The same problem affects working out what the probability of catching a fish is, since we do that by catching some small number $n$ of fish and then seeing how many some smaller number $m$ of them we re-catch later on. Suppose the probability of catching a fish really is $p = 0.125$, but we’re only trying to catch $n = 6$ fish. Here’s a couple rounds of ten simulated catchings of six fish, and how many of those were re-caught:

 2 0 1 0 1 0 1 0 0 1 2 0 1 1 0 3 0 0 1 1 0 1 0 1 0 0 1 0 0 0 1 0 0 0 0 0 0 0 2 1

Obviously any one of those indicates a probability ranging from 0 to 0.5 of re-catching a fish. Technically, yes, 0.125 is a number between 0 and 0.5, but it hasn’t really shown itself. But if we average out all these probabilities … well, those forty attempts give us a mean estimated probability of 0.092. This isn’t excellent but at least it’s in range. If we keep doing the experiment we’d get do better; one simulated batch of a hundred experiments turned up a mean estimated probability of 0.12833. (And there’s variations, of course; another batch of 100 attempts estimated the probability at 0.13333, and then the next at 0.10667, though if you use all three hundred of these that gets to an average of 0.12278, which isn’t too bad.)

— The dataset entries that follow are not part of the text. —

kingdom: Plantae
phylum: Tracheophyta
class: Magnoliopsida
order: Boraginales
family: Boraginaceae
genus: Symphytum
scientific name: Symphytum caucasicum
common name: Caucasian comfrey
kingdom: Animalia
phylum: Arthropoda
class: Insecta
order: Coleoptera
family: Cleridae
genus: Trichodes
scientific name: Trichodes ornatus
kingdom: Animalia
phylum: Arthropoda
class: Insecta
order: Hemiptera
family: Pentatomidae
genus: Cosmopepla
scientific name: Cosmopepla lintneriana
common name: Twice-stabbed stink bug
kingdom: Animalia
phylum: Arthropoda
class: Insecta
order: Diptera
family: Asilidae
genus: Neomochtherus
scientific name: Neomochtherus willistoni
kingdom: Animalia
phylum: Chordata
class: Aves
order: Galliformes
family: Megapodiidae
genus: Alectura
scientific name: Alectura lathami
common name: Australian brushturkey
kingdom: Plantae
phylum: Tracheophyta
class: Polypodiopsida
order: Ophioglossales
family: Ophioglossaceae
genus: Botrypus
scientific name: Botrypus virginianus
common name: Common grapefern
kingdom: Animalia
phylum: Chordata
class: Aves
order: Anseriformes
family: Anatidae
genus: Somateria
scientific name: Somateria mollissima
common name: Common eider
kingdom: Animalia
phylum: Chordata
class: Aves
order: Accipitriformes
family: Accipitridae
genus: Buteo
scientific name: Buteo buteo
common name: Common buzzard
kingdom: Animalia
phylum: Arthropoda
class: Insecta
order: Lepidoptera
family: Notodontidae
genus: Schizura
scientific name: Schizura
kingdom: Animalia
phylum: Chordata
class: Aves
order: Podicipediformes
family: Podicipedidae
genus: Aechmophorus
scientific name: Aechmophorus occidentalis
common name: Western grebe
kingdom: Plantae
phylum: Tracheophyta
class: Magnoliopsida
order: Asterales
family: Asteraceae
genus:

This inconvenience amounts to a problem of working with small numbers in the original fish population, in the number of fish sampled in any one catching, and in the number of catches done to estimate their population. Small numbers tend to be problems for probability and statistics; the tools grow much more powerful and much more precise when they can work with enormously large collections of things. If the backyard pond held infinitely many fish we could have a much better idea of how many fish were in it.